We are in the season when weather gets warmer, daylight last longer and people across our region get to enjoy more activities outside.

Unfortunately, we also are in the season when residents of our region’s school districts learn if their property taxes are going up — as, in some cases, they are.

We understand that school boards face tough decisions and are faced with the same pressures stemming from rising prices that confront families and businesses. We recognize that it likely would be irresponsible to take an obstinate, unyielding position against every property tax increase in every school district.

We also remain skeptical that shifting this burden onto working Pennsylvanians with an increase in the state’s personal income tax is the appropriate solution.

Instead we urge our state and our state’s leaders to help our school districts make such tax increases less frequent and smaller in scope.

Once avenue to explore, which we have encouraged on this editorial page in the past, is consolidation. We still believe that Pennsylvania has too many school districts and that our education system could eliminate the duplication or even triplication of expenses through careful, cautiously paced mergers of school districts.

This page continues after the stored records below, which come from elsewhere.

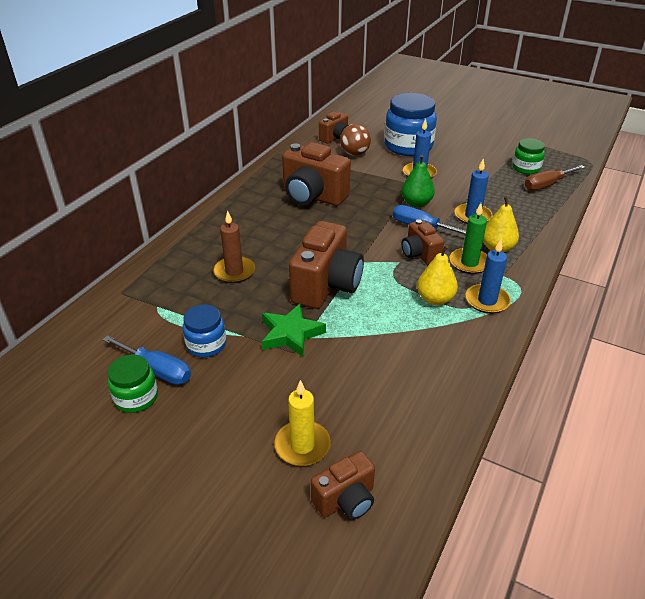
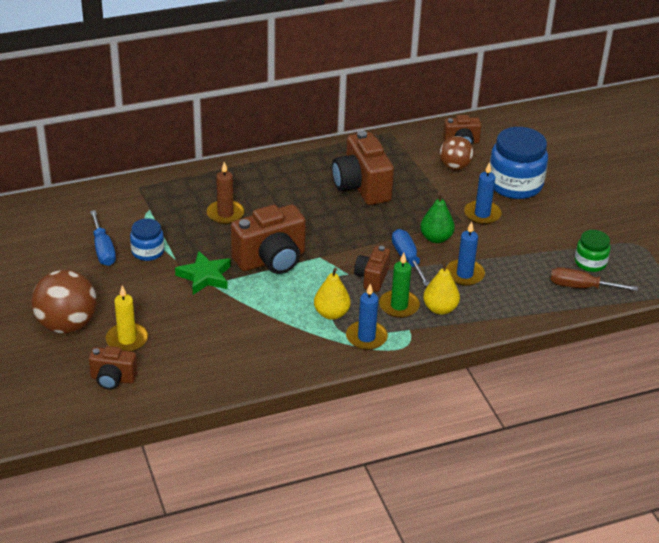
camera: 40 degrees right, 0 degrees up
(136, 397) = (75, 258): green jar -> none
(218, 476) = (67, 325): none -> brown ball

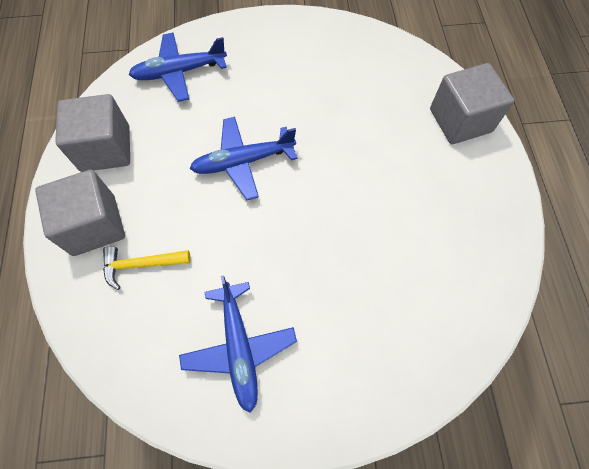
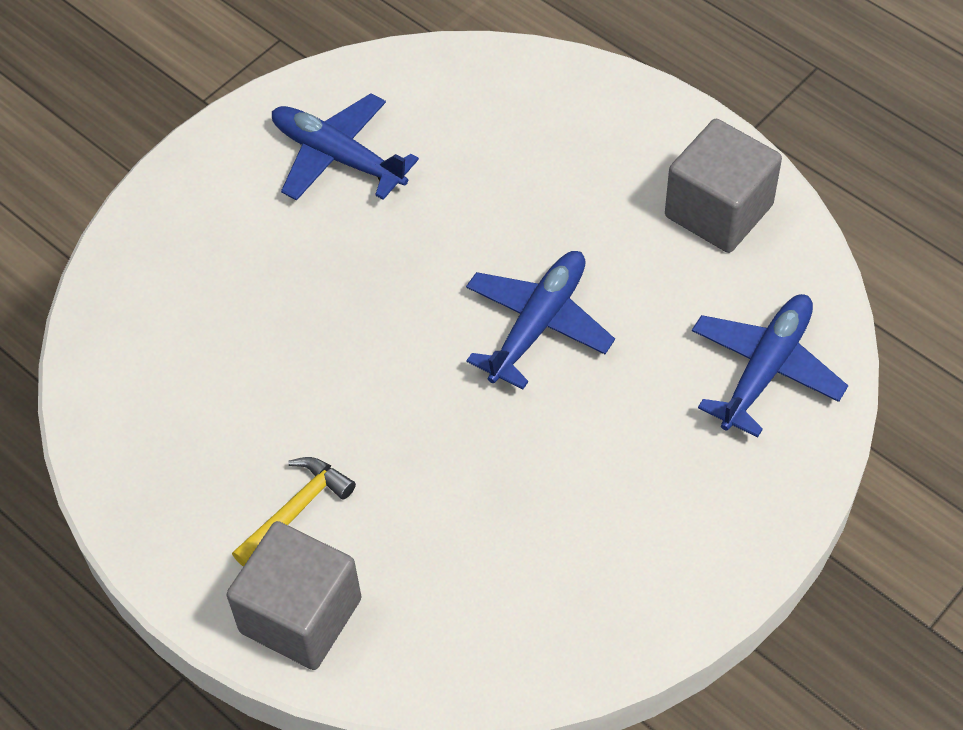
camera: 140 degrees right, 10 degrees down
(94, 225) = (619, 137): grey cube -> none
(141, 265) = (521, 144): yellow hammer -> yellow hammer (296, 510)

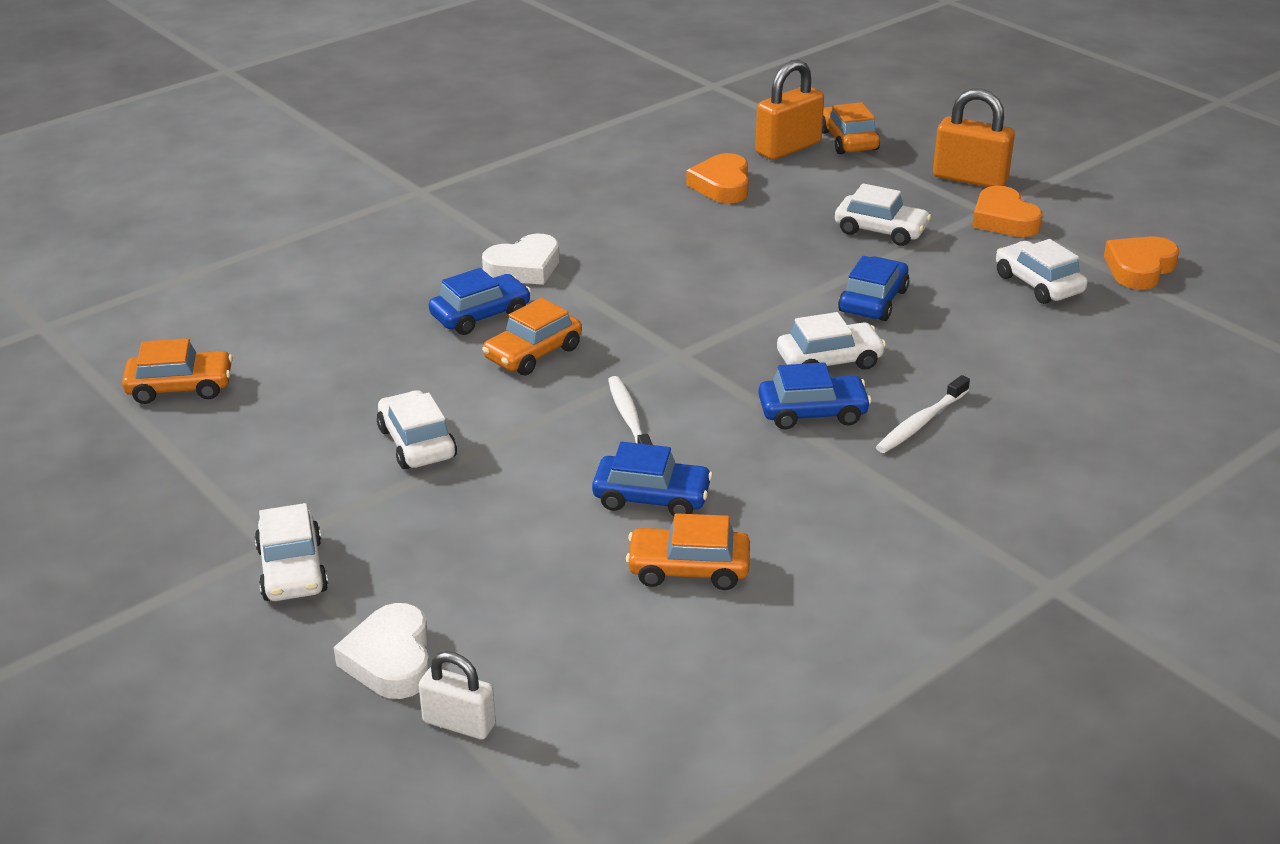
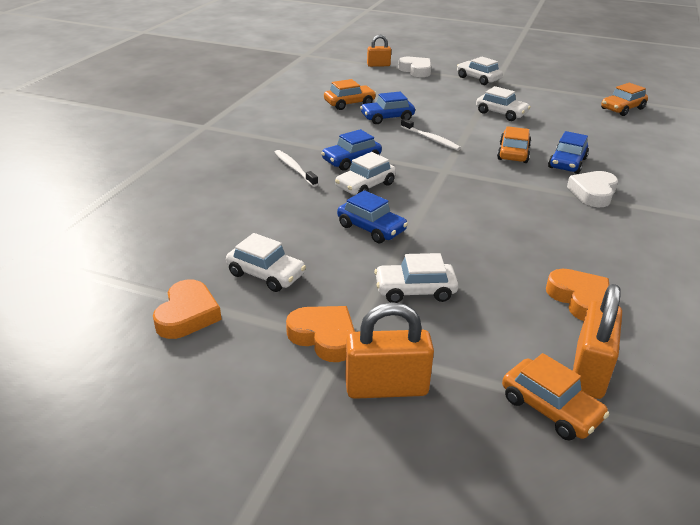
camera: 150 degrees right, 0 degrees up
(459, 723) = (378, 65): white padlock -> orange padlock
(873, 301) = (371, 228): blue car -> blue car turned 45 degrees counterclockwise
(920, 423) = (294, 168): white toothbrush -> white toothbrush turned 45 degrees counterclockwise

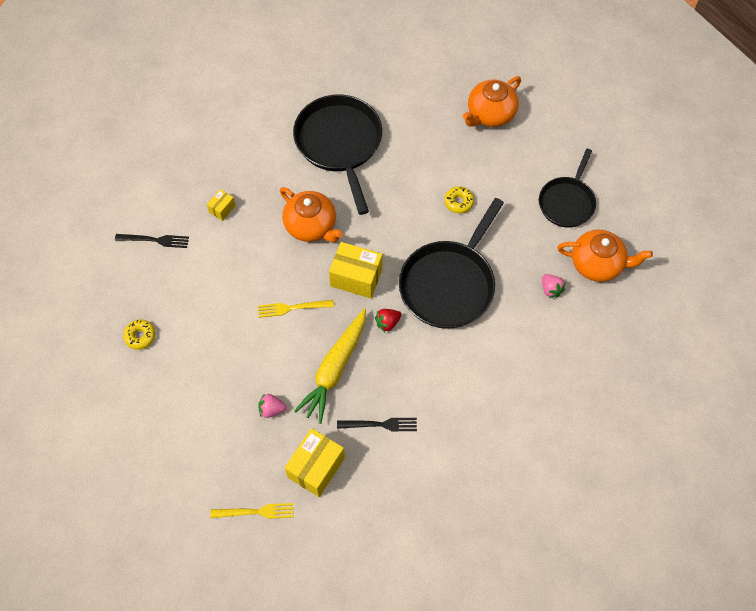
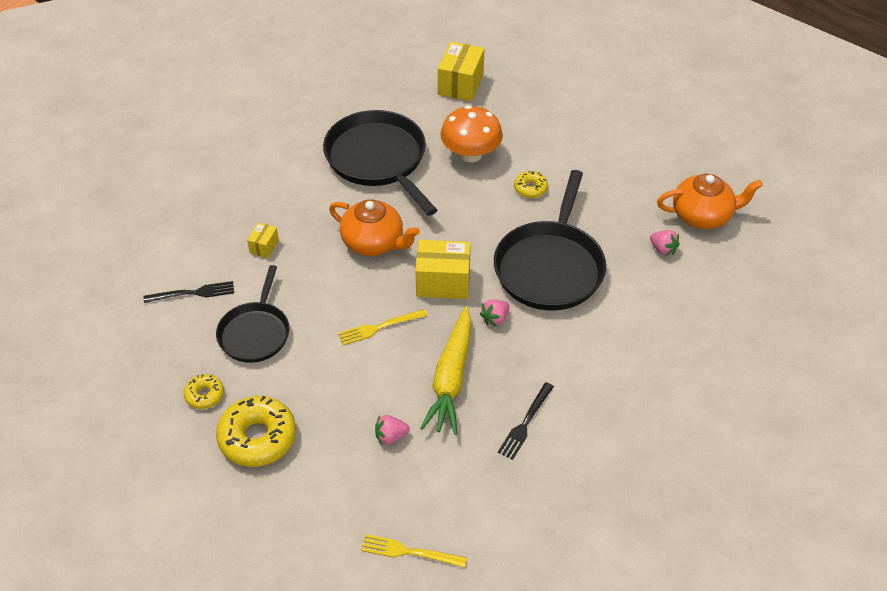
camera: 15 degrees left, 15 degrees down
(170, 384) = (257, 438): none -> yellow donut
(256, 512) = (409, 552): yellow fork -> yellow fork turned 150 degrees counterclockwise
(316, 467) = (465, 486): yellow box -> yellow box (460, 84)
(380, 424) = (525, 423): black fork -> black fork turned 135 degrees clockwise
(387, 323) = (495, 319): red strawberry -> pink strawberry
(419, 156) = (471, 154): none -> orange mushroom
(490, 114) = (533, 103): orange teapot -> none
(567, 202) = (647, 166): black pan -> black pan (255, 333)

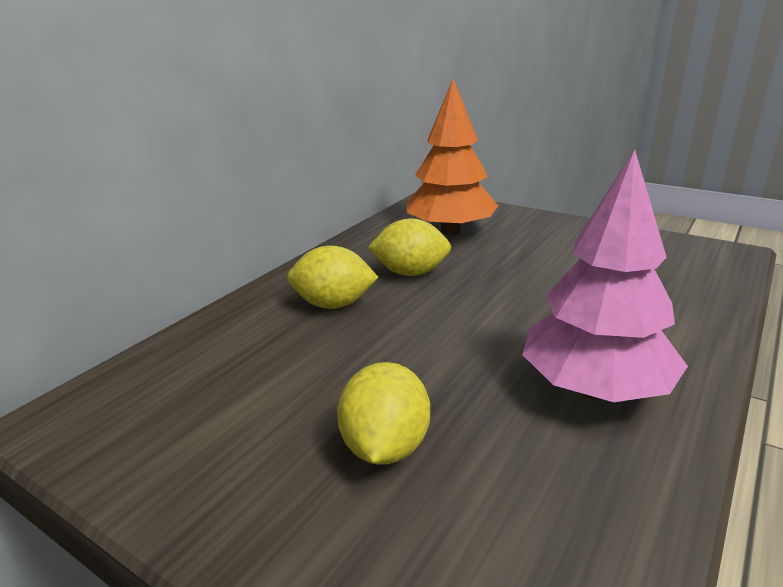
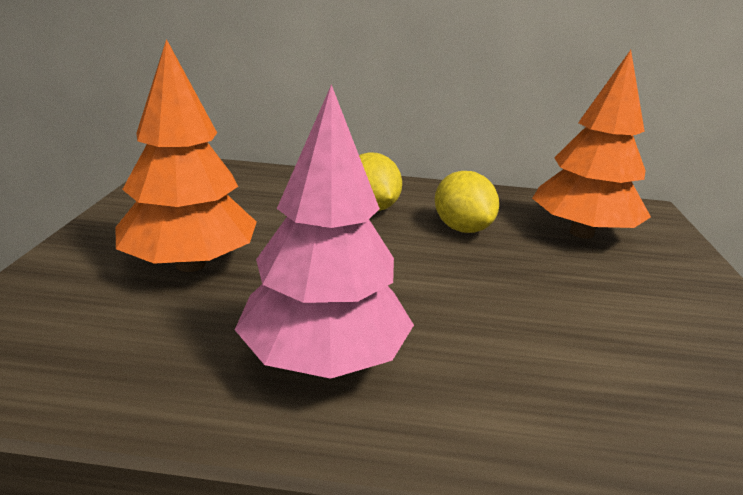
camera: 60 degrees right, 0 degrees up
(385, 447) = (190, 264): yellow lemon -> orange tree

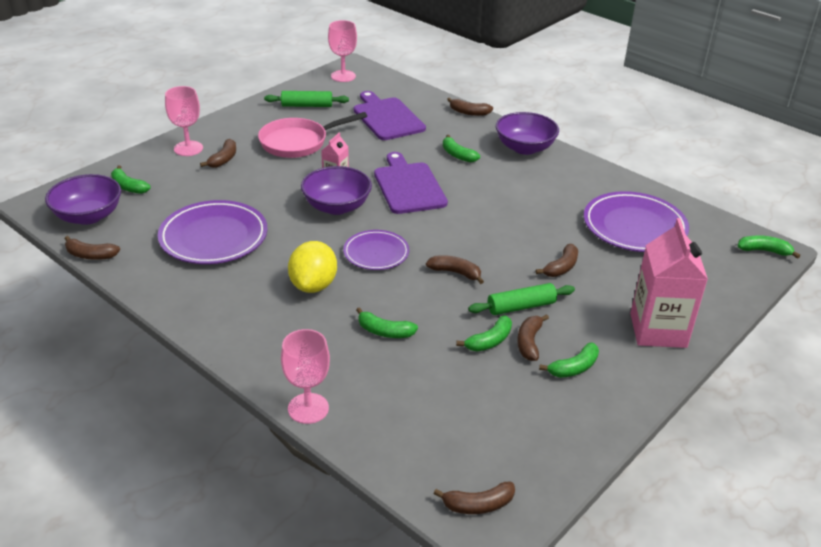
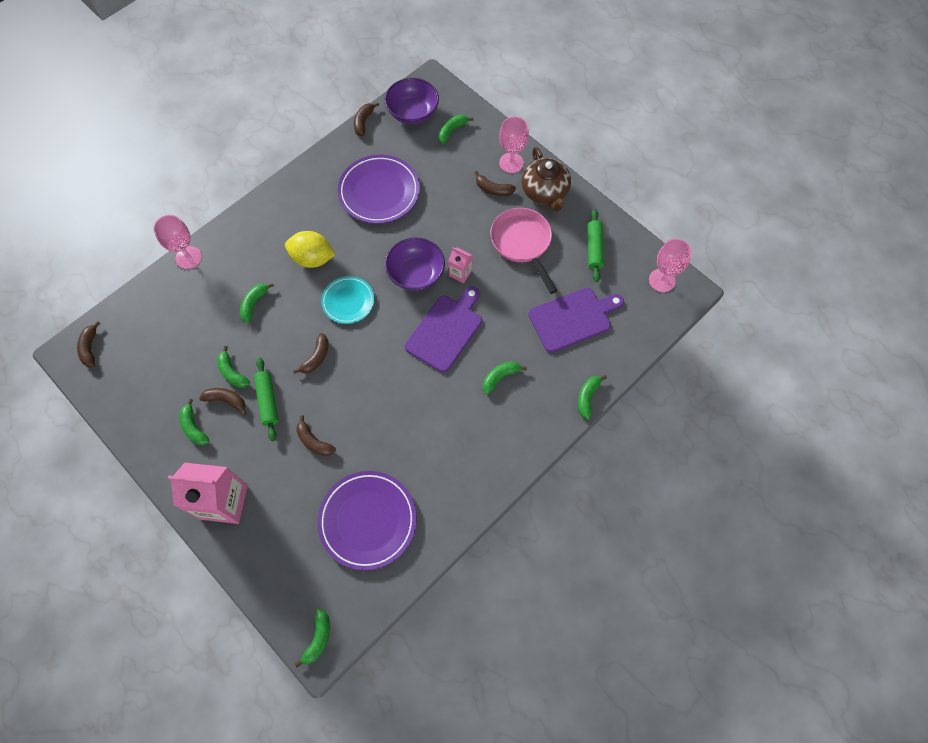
camera: 95 degrees right, 30 degrees up
(233, 129) = (545, 192): none -> brown teapot
(376, 253) = (348, 301): purple plate -> turquoise plate
(408, 186) = (445, 330): purple cutting board -> purple cutting board turned 45 degrees counterclockwise
(469, 112) = (587, 397): brown banana -> green banana
(524, 148) = (514, 443): purple bowl -> none

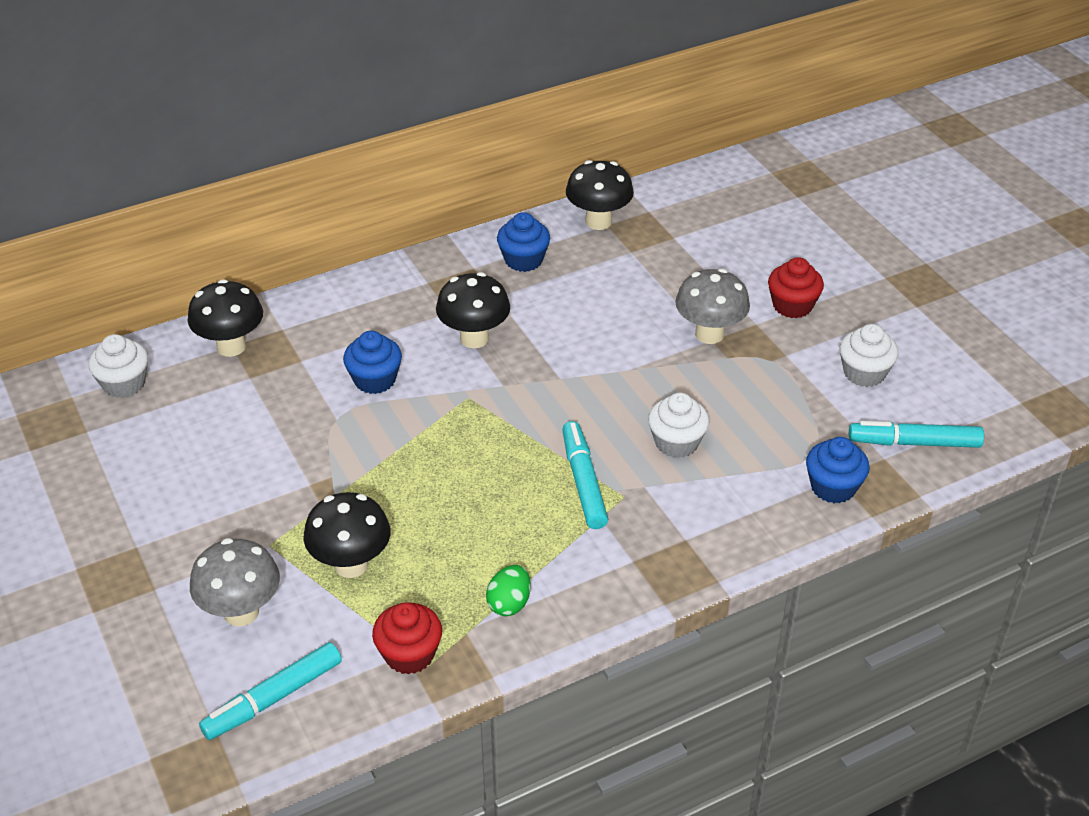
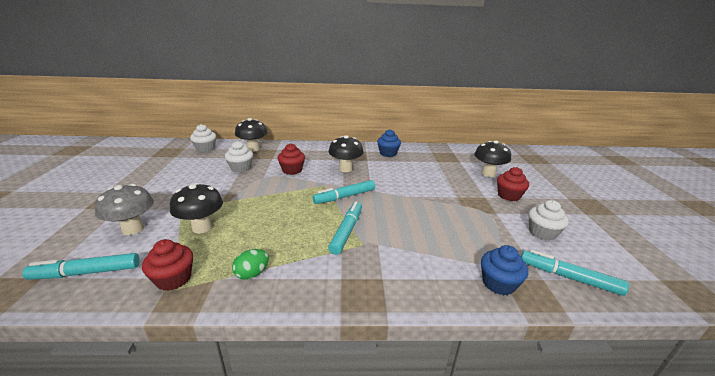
camera: 25 degrees right, 15 degrees down
(375, 380) = (292, 170): blue cupcake -> red cupcake
(526, 411) = (344, 197): none -> turquoise marker
(598, 221) = (429, 150): black mushroom -> black mushroom (488, 174)
(676, 442) = (410, 230): white cupcake -> white cupcake (241, 168)
(709, 334) = (457, 194): grey mushroom -> none

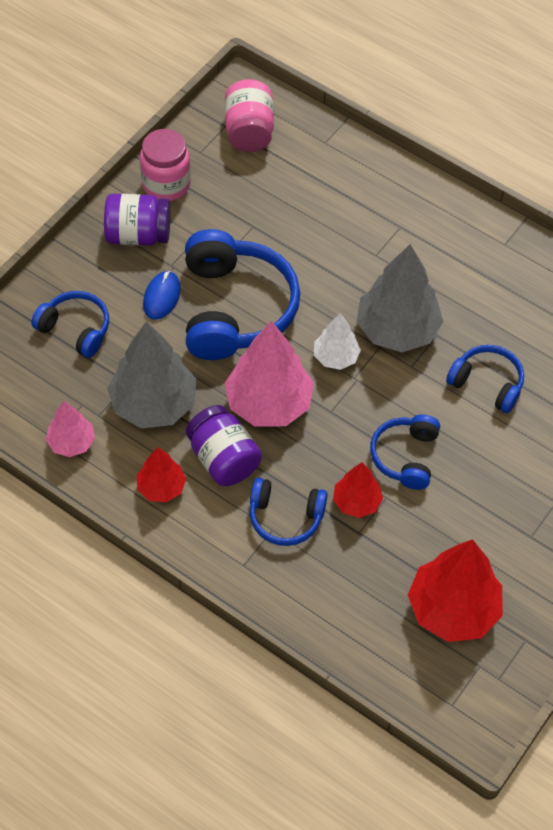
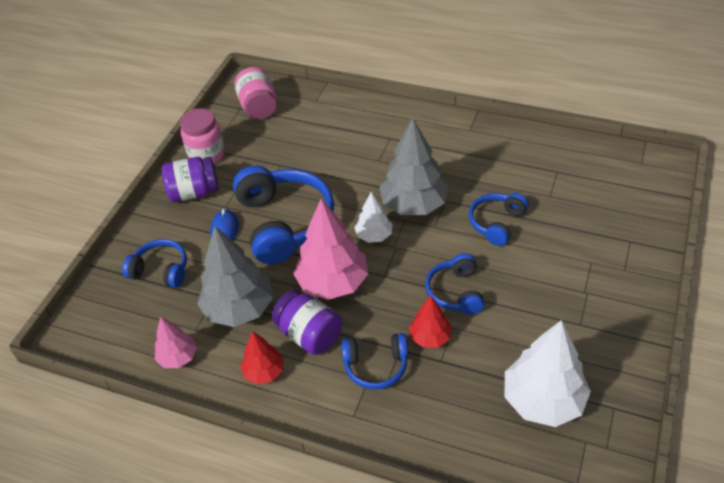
camera: 10 degrees left, 10 degrees down
(452, 609) = (543, 400): red tree -> white tree
(487, 383) = (496, 223): blue headphones -> blue headphones turned 75 degrees counterclockwise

We believe our state government has options to incentivize this sort of fiscally responsible streamlining.

Another avenue is to reduce, or rather redirect, wasteful state spending into our school districts. It is, as we have acknowledged at the times, one reason we frequently have criticized budget proposals that envision the state government having a heavier hand in more and more aspects of life in Pennsylvania.

The courts, which several years ago ruled that the state’s system of funding public education has systemic unconstitutional disparities, would seem to agree. We remain disappointed that our state government has not addressed that funding system with greater urgency.

Our school districts need leadership from state officials. More importantly, our state’s taxpayers need that leadership too.